A wild 90-minute police pursuit over Orange County freeways ended with the capture of the “Hills Bandit,” an elusive suspect who the FBI has tied to numerous bank robberies and attempted robberies across Southern California, including three in San Diego.
The ordeal started Thursday when a steel company called the Whittier Police Department to report suspected fraud in a $12,000 order of steel.
WPD officers say a man – later identified as Stephen Richard Bartlett, 53 – picked up the steel, loaded it in a white stake truck and started to drive away. When police tried to pull him over, the suspect sped off, leading pursuing officers on a long chase through Whittier, Santa Fe Springs, La Habra and Brea.
WPD officials say as he drove the wrong way over surface streets and freeways, Bartlett threw a gun out the window. Investigators later recovered it and identified it was a replica black semi-automatic.
The pursuit, which reached speeds up to 85 mph, ended when the driver violently crashed off the 210 Freeway.
Bartlett was taken to the hospital for minor injuries. The FBI has since identified him as the man wanted for at least eight bank robberies dating back to May, the WPD says.

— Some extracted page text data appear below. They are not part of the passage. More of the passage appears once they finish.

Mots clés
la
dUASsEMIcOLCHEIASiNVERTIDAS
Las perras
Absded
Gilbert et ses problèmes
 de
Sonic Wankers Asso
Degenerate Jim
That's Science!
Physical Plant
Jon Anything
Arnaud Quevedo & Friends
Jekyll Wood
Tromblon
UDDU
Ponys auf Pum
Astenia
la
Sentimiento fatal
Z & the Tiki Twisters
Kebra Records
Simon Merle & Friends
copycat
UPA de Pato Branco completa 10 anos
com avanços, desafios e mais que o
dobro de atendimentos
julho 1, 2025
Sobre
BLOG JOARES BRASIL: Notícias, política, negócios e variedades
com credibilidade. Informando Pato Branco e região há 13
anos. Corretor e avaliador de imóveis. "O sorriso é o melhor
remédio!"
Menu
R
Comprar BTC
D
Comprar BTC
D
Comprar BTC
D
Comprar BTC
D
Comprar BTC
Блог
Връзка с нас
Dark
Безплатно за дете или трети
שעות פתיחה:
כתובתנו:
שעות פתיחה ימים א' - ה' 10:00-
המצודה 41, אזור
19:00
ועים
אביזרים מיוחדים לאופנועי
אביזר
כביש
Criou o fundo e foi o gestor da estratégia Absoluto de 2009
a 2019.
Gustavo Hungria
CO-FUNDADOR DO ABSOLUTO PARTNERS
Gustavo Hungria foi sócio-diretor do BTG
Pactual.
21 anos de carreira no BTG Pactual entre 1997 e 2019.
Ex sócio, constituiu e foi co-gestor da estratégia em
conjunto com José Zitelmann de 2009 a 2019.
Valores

The suspect is accused of holding up a U.S. Bank in Carlsbad on Aug. 5, a California Bank and Trust on La Jolla Village Drive on Aug. 25 and a Union Bank on Girard Avenue in San Diego on Sept. 8. In the last incident, no money was taken.
Similar robberies took place in Laguna Hills, Lake Forest and Laguna Niguel.

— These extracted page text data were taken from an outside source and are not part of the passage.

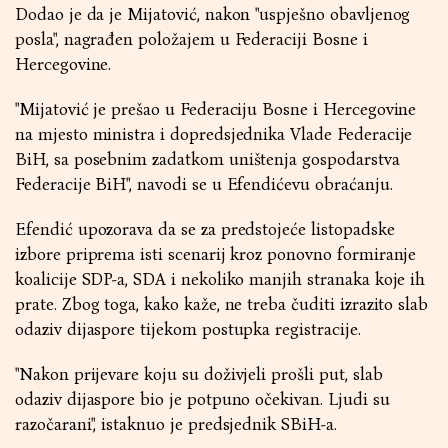
Dodao je da je Mijatović, nakon "uspješno obavljenog
posla", nagrađen položajem u Federaciji Bosne i
Hercegovine.
"Mijatović je prešao u Federaciju Bosne i Hercegovine
na mjesto ministra i dopredsjednika Vlade Federacije
BiH, sa posebnim zadatkom uništenja gospodarstva
Federacije BiH", navodi se u Efendićevu obraćanju.
Efendić upozorava da se za predstojeće listopadske
izbore priprema isti scenarij kroz ponovno formiranje
koalicije SDP-a, SDA i nekoliko manjih stranaka koje ih
prate. Zbog toga, kako kaže, ne treba čuditi izrazito slab
odaziv dijaspore tijekom postupka registracije.
"Nakon prijevare koju su doživjeli prošli put, slab
odaziv dijaspore bio je potpuno očekivan. Ljudi su
razočarani", istaknuo je predsjednik SBiH-a.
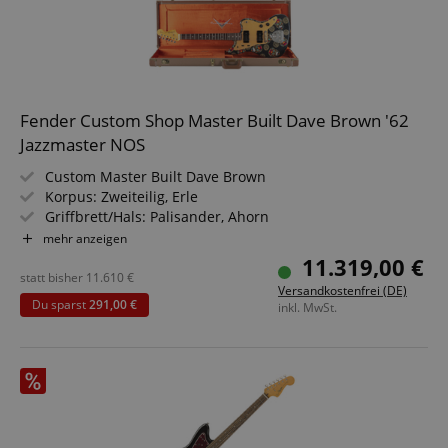
Fender Custom Shop Master Built Dave Brown '62
Jazzmaster NOS
Custom Master Built Dave Brown
Korpus: Zweiteilig, Erle
Griffbrett/Hals: Palisander, Ahorn
Tonabnehmer: 2 x Custom Shop Hand-Wound Vintage
mehr anzeigen
Jazzmaster
11.319,00 €
Farbe & Finish: Custom painted von Sarah Gallenberger,
statt bisher
11.610
€
Versandkostenfrei (DE)
Satin
Du sparst
291,00 €
inkl. MwSt.
Inklusive Deluxe Hardshell Case, Gurt &
Echtheitszertifikat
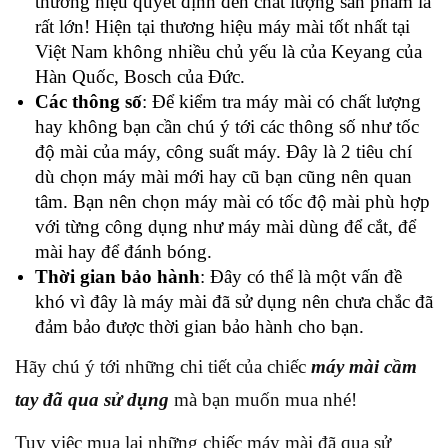
thương hiệu quyết định đến chất lượng sản phẩm là
rất lớn! Hiện tại thương hiệu máy mài tốt nhất tại
Việt Nam không nhiều chủ yếu là của Keyang của
Hàn Quốc, Bosch của Đức.
Các thông số
: Để kiểm tra máy mài có chất lượng
hay không bạn cần chú ý tới các thông số như tốc
độ mài của máy, công suất máy. Đây là 2 tiêu chí
dù chọn máy mài mới hay cũ bạn cũng nên quan
tâm. Bạn nên chọn máy mài có tốc độ mài phù hợp
với từng công dụng như máy mài dùng để cắt, để
mài hay để đánh bóng.
Thời gian bảo hành
: Đây có thể là một vấn đề
khó vì đây là máy mài đã sử dụng nên chưa chắc đã
đảm bảo được thời gian bảo hành cho bạn.
Hãy chú ý tới những chi tiết của chiếc
máy mài cầm
tay đã qua sử dụng
mà bạn muốn mua nhé!
Tuy việc mua lại những chiếc máy mài đã qua sử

The FBI says in each heist, the “Hills Bandit” passes a demand note to the teller, threatening he has a weapon and demanding cash in 100s, 50s and 20s. Surveillance cameras caught him wearing glasses and Raiders, Chargers, Titleist or L.A. Angels baseball hats.
When Bartlett is transferred to jail, he will be booked on charges of felony theft, felony evading, felony vehicle embezzlement, two hit-and-run crashes and numerous bank robberies.